_Text excerpt_
COG-UK / dipi-group

Data integrity and pipeline integration working group
4 stars 1 forks source link

ENA has "United Kingdom:null" as Country for at least 84 seqs #208

Closed AngieHinrichs closed 2 years ago

AngieHinrichs commented 2 years ago

Some records in ENA have "United Kingdom:null" as Country, for example https://www.ebi.ac.uk/ena/browser/view/OW504710 . Many also have 2020 as the collection date even though COG-UK has much more recent (and detailed) collection dates. For example, OW504710 and its BioSample https://www.ebi.ac.uk/ena/browser/view/SAMEA13979005 have 2020 as the collection date but its COG-UK accession is NORT-YNB9B4G, and COG metadata has 2022-02-16 as the collection date.

Here's a file mapping COG-UK accession to ENA accession for 84 that are in the current UCSC/UShER tree: nullCogToEna.txt

AngieHinrichs commented 2 years ago

Updated file, 21500 of them now (of which 21470 are in today's cog_metadata.csv): nullCogToEna.2022-05-10.txt.gz

BioWilko commented 2 years ago

I have now fixed this for data going forward and have contacted ENA about dealing with the metadata in their system.

AngieHinrichs commented 2 years ago

Great, thanks @BioWilko!

[Dataset entries]
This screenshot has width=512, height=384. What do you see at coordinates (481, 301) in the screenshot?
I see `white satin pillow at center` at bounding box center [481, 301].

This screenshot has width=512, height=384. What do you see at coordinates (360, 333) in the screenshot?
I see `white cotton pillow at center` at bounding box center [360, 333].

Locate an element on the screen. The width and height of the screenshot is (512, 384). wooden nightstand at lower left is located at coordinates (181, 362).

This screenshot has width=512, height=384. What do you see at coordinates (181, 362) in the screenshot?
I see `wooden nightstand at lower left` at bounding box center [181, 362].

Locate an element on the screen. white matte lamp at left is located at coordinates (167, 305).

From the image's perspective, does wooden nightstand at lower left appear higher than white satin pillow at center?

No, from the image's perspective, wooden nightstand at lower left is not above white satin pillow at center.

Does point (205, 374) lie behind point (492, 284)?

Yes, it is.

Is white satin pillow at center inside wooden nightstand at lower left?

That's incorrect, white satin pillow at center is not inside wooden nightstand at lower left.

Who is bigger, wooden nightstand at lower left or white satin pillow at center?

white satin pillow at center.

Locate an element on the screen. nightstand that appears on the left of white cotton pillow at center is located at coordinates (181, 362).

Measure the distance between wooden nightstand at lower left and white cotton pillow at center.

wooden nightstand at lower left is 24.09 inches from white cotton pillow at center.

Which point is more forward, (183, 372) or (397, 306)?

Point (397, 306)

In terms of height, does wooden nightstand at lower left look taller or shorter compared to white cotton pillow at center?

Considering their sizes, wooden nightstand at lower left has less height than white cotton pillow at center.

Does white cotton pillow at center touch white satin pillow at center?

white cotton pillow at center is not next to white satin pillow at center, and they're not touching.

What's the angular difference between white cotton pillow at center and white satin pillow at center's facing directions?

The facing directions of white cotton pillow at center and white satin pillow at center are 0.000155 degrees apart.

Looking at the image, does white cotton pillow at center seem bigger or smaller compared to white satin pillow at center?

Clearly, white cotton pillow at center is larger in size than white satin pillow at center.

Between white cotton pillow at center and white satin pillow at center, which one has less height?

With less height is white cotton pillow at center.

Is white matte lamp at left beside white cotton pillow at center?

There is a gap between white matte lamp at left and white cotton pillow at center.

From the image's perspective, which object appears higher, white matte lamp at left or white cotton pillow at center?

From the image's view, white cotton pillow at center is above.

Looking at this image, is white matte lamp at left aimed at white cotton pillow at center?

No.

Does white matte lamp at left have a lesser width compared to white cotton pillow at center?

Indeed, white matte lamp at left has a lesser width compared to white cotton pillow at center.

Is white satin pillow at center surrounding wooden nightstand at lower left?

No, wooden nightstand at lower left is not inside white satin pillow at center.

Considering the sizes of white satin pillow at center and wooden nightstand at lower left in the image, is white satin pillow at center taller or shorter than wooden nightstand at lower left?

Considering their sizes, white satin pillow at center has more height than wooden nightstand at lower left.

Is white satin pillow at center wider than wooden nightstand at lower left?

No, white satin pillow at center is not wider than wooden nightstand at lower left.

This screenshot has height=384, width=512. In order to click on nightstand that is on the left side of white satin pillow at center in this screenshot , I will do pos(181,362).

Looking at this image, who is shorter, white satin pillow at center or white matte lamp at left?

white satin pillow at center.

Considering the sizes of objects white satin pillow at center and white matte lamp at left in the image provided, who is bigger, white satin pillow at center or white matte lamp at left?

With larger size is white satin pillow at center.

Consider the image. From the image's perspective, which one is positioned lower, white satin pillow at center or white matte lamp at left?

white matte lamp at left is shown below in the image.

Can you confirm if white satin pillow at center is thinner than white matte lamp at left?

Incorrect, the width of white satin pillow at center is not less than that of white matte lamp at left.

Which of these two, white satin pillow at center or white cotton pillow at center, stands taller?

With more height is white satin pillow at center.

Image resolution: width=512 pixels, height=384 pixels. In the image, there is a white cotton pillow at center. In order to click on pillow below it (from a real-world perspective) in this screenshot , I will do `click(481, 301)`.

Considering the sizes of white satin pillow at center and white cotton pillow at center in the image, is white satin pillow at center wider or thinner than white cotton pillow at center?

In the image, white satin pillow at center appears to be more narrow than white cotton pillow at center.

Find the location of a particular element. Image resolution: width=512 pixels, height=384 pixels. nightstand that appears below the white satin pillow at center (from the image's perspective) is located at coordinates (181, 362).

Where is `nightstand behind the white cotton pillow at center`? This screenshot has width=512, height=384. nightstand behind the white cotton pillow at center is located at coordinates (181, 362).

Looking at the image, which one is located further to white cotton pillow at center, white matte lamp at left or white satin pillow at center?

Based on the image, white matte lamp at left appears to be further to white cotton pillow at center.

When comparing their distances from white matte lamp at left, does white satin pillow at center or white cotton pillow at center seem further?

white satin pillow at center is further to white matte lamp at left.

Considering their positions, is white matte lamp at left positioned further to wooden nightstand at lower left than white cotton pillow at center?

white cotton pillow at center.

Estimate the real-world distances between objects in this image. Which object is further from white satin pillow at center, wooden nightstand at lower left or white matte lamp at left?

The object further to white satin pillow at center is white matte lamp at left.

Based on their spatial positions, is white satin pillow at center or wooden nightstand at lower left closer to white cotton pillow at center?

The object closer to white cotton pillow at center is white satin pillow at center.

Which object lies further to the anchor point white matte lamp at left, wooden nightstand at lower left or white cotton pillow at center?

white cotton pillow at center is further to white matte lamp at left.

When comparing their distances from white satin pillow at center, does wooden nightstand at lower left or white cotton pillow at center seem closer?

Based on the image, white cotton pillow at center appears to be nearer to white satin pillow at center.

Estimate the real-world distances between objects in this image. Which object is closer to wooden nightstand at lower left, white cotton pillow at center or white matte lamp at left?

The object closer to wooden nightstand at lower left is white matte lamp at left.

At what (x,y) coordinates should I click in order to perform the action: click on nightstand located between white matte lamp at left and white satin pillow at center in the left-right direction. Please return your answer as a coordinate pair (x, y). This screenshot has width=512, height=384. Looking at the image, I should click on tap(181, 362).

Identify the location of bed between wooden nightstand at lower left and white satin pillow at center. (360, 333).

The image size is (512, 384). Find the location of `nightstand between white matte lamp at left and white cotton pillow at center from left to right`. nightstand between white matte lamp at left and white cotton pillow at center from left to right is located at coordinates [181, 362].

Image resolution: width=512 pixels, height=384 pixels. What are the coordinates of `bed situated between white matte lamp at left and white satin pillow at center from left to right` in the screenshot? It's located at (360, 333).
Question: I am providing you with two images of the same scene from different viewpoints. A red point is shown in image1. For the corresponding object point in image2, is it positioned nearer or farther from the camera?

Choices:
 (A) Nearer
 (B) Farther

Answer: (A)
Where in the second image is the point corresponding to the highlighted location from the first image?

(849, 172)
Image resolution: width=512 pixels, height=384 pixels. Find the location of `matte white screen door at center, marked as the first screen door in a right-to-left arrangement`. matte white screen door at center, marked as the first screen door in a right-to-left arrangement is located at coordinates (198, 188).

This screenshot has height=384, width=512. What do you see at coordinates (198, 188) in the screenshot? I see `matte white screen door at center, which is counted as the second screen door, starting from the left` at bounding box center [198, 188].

_Written tasks_
1: Answer these questions from the issue thread:
(a) What collection date does the COG metadata give for the sequence with COG-UK accession NORT-YNB9B4G?
(b) How many entries does the updated mapping file hold?
(c) Who fixed the problem for data going forward?
2: Do these statements agree with the issue thread? For each, answer yes or no and quote the words that decide it.
(a) In ENA, OW504710 has 2020 as its collection date.
(b) The first mapping file covered 84 sequences in the current UCSC/UShER tree.
(c) BioWilko reported that ENA had already corrected the metadata in its system.
The material above has no connection to the issue thread and stands apart from it.

_Exercise results_
1:
(a) 2022-02-16
(b) 21500, of which 21470 are in that day's cog_metadata.csv
(c) BioWilko

2:
(a) Yes: "have 2020 as the collection date"
(b) Yes: "for 84 that are in the current UCSC/UShER tree"
(c) No: "have contacted ENA about dealing with the metadata in their system"